▶ **Teks Sumber**:

Empat Kaidah Utama Dalam Memahami Tauhid

Empat Kaidah Utama Dalam Memahami Tauhid

Aku memohon kepada Allah Al Karim Rabb pemilik Arsy yang agung semoga Dia melindungimu di dunia dan di akhirat. Aku juga memohon kepada-Nya supaya menjadikan dirimu diberkahi di manapun kamu berada. Aku juga memohon kepada-Nya supaya menjadikan dirimu termasuk di antara orang-orang yang bersyukur apabila diberi kenikmatan, bersabar ketika tertimpa cobaan, dan meminta ampunan tatkala terjerumus dalam perbuatan dosa, karena ketiga hal itulah tonggak kebahagiaan.

Ketahuilah, semoga Allah membimbingmu untuk taat kepada-Nya, Al Hanifiyah yaitu agama yang diajarkan oleh Ibrahim ialah beribadah kepada Allah semata dengan mengikhlaskan agama (amal) untuk-Nya. Itulah perintah yang Allah berikan kepada segenap umat manusia dan hikmah penciptaan mereka.

Sebagaimana dinyatakan oleh firman Allah ta’ala (yang artinya), “Dan tidaklah Aku ciptakan jin dan manusia melainkan supaya mereka beribadah kepada-Ku.” (QS. Adz Dzariyat [51]: 56). Apabila kamu telah menyadari bahwa kamu diciptakan untuk beribadah kepada-Nya, maka ketahuilah bahwa sesungguhnya suatu ibadah tidaklah dianggap bernilai ibadah kecuali apabila disertai dengan tauhid. Sebagaimana halnya shalat yang tidak bisa disebut shalat apabila tidak disertai dengan thaharah (keadaan suci pada diri pelakunya, pen). Maka apabila syirik menyusupi suatu ibadah, niscaya ibadah itu menjadi rusak. Sebagaimana apabila ada hadats yang muncul pada diri orang yang sudah bersuci.

▶ **Entri yang Diambil**:
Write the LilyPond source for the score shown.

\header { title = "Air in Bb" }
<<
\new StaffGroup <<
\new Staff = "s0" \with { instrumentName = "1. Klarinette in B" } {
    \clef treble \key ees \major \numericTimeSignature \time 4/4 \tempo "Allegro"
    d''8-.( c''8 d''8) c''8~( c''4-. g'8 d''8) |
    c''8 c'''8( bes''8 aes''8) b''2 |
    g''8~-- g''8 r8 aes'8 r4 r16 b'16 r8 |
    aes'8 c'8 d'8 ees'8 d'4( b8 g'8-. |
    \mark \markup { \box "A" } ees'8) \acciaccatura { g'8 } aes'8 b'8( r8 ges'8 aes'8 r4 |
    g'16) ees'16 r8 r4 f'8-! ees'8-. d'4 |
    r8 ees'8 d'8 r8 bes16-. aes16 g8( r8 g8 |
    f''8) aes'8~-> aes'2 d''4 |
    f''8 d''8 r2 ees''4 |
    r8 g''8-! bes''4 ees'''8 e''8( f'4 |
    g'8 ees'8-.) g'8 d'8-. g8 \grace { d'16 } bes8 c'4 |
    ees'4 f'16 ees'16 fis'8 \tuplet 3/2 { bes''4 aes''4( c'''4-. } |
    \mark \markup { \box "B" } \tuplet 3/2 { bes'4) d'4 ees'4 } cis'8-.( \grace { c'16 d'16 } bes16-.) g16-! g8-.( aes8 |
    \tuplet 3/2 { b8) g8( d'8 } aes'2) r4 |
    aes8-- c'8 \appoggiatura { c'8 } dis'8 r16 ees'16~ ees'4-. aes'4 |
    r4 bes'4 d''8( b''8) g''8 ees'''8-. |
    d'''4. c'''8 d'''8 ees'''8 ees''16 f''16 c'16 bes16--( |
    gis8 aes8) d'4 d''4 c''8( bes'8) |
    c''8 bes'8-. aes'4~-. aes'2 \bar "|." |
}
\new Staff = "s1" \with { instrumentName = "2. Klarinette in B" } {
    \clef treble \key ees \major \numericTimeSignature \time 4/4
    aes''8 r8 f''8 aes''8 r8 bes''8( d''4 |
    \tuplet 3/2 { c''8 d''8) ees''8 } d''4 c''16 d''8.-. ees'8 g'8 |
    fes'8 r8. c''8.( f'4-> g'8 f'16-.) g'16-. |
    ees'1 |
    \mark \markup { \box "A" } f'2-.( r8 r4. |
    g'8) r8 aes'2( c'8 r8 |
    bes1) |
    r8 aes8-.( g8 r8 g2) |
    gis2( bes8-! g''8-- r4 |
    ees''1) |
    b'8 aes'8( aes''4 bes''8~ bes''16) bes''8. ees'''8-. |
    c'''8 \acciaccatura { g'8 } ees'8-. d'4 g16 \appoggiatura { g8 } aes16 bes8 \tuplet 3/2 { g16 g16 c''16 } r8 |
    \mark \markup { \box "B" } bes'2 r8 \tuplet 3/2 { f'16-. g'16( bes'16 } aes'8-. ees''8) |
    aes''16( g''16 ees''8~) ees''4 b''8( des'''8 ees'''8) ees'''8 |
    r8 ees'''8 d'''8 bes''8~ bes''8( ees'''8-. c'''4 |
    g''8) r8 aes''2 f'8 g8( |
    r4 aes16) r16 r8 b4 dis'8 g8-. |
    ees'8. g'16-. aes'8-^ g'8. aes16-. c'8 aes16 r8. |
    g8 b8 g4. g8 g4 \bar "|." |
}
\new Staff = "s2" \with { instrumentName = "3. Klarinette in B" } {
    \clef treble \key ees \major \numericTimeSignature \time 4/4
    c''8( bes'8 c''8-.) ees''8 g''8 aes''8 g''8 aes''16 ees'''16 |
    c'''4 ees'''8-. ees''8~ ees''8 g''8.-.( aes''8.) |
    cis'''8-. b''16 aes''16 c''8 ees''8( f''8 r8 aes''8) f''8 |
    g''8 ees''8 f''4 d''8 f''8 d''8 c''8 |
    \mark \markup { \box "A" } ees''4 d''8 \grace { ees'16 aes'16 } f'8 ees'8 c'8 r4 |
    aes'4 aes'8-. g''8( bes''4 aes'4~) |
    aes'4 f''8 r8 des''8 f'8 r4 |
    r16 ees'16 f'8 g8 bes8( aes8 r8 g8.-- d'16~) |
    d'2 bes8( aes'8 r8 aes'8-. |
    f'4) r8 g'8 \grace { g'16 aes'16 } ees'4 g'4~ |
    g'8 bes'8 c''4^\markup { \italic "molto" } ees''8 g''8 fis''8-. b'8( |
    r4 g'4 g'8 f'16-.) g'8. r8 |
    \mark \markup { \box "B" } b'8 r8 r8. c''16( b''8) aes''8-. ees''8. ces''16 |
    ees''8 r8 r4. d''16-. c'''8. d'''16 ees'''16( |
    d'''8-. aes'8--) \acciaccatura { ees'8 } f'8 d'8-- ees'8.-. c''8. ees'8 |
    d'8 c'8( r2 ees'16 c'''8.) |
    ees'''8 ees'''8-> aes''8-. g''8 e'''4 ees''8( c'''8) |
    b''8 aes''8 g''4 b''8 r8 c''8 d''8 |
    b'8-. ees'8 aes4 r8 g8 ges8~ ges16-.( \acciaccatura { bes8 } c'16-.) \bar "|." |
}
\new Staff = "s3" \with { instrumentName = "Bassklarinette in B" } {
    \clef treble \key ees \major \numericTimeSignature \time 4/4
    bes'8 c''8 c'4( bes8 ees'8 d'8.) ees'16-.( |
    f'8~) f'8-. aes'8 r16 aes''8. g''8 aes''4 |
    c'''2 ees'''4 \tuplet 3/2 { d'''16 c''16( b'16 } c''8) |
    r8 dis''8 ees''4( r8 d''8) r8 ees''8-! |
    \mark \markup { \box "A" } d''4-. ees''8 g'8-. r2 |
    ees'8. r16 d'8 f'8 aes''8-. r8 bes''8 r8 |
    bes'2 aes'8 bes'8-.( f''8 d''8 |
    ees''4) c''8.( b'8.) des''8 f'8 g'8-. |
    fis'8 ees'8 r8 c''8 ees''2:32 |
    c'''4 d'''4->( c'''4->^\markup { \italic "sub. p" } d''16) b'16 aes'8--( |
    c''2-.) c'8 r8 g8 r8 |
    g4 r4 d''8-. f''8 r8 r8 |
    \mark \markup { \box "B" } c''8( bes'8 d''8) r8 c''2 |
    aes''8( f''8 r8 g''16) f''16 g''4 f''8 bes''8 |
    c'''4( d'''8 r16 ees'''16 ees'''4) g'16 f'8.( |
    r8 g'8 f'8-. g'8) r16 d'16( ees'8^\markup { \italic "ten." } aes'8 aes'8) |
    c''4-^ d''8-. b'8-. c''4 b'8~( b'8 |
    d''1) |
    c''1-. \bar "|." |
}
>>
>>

▶ **Tugas**:
Tuliskan ulang teks tentang tauhid tanpa mengubah satu kata pun, semuanya dari "Aku memohon kepada" sampai ke "itulah tonggak kebahagiaan.". Entri-entri di atas tidak ada hubungannya dengan teks tentang tauhid.

▶ **Hasil**:
Aku memohon kepada Allah Al Karim Rabb pemilik Arsy yang agung semoga Dia melindungimu di dunia dan di akhirat. Aku juga memohon kepada-Nya supaya menjadikan dirimu diberkahi di manapun kamu berada. Aku juga memohon kepada-Nya supaya menjadikan dirimu termasuk di antara orang-orang yang bersyukur apabila diberi kenikmatan, bersabar ketika tertimpa cobaan, dan meminta ampunan tatkala terjerumus dalam perbuatan dosa, karena ketiga hal itulah tonggak kebahagiaan.